@Ernest Bywater
The key word in that is fan - any fan of anything says it's good. I know people who swear the best food in the world is chilli while others say it's the worst - - while the truth is both are right and wrong at the same time, it's just people have different tastes.
Because this was a hypothetical quote, there is no keyword. When putting this in quotes, I was simply trying to illustrate that if you get into a discussion with most novice authors about their book sales, they will usually give you an excuse that has nothing to do with the quality of their story, or their writing. I have a feeling you missed the point entirely.
Unfortunately, the reason their books are not selling can usually be attributed to one of two things:
1. They haven't developed an audience yet. This not only takes time, but also takes methodology. I will use myself as an example:
When I first began publishing, I did so in the free marketplace using SOL and one other large adult website. I used a couple different pen names for a couple different categories of adult fiction. The nice thing about SOL and other adult story websites is that when you publish the sites audience is automatically made aware of it. On SOL, a new story is listed on the top of the 'new story' page and is also prompted on the homepage. As more stories and posts are added, your story is driven further down on the list, but for the first week or so, you get exposure. As people come to the site, they see your story.

DATA ENTRIES:
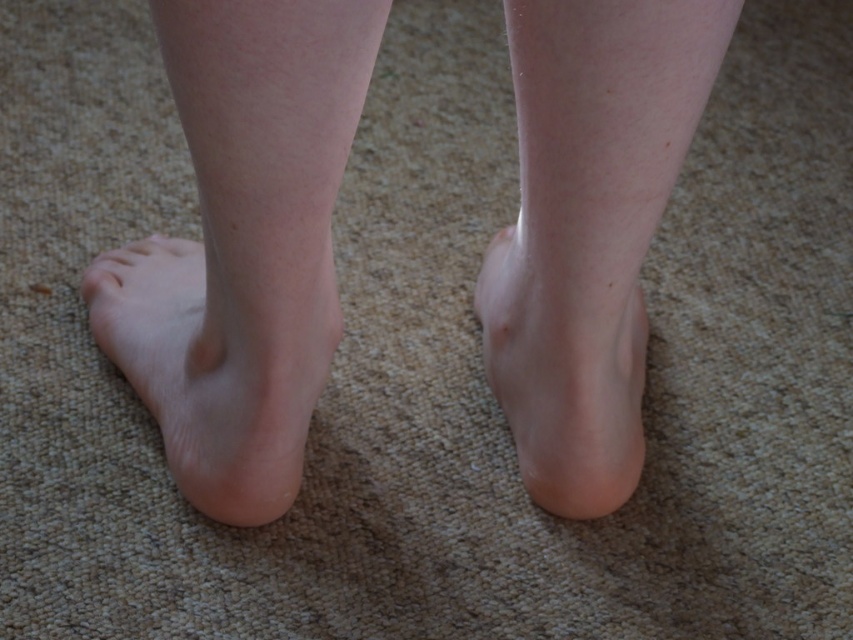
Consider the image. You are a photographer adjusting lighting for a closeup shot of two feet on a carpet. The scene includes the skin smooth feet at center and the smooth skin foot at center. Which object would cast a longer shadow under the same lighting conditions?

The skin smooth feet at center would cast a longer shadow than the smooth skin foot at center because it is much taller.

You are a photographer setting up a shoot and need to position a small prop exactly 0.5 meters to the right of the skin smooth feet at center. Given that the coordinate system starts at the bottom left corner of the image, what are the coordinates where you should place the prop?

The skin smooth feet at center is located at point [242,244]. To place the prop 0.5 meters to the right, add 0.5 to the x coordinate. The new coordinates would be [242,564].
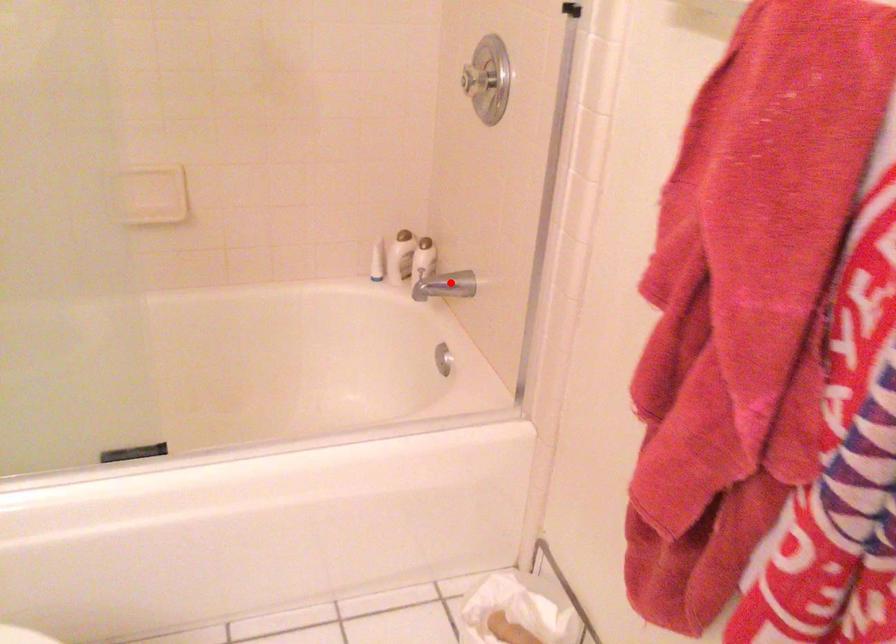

* * *

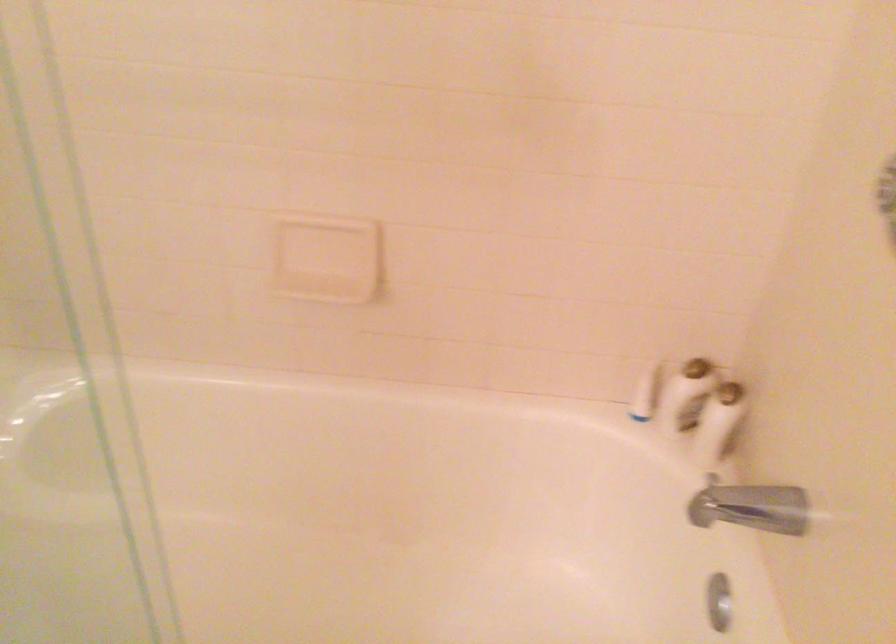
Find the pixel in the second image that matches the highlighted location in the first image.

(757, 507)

WHAT IS ASKED:
1. In the forum reply about why novice authors' books don't sell, where on SOL is a new story listed?
2. Continue the forum reply about why novice authors' books don't sell, picking up right after its final sentence.

TASK RESULTS:
1. At the top of the 'new story' page.

2.
This helps you gain an audience. If people read your story and like the premise, or the writing, there is a chance they will mark you as a 'favorite author'
Great!
The paid market is different. It isn't so automatic. If you go into the paid marketplace with the same pen name you used in the free one, you have a definite advantage. If you go about it the right way, some of your fans will follow you from the free marketplace into the paid one. (Assuming they are truly impressed with your writing). But you have to bear in mind that a vast majority of free market readers stay free market readers. Most of them will never pay for materials except for those by authors they already pay for. That's just the reality of it.
But if you do bring a few readers with you, you have an advantage. Getting a few sales from readers when you publish something new will help your books develop connections in the sales algorithms of either Amazon or whatever platform it is on. These connections can lead to additional sales. How ever many sales you get, is the only accurate reflection you have of how big your "fan-base" really is. If you publish a book and make fifty sales, your fan base cannot be any larger than that. Your 'audience' fits into that auditorium.
Your job as an author is to find ways to expand that fan-base. You do this by publishing more works, offering books for free, giving discounts, talking about your books every time you have a chance, or doing whatever else you do as a business man/woman in the publishing industry.
2. Your writing isn't up to snuff.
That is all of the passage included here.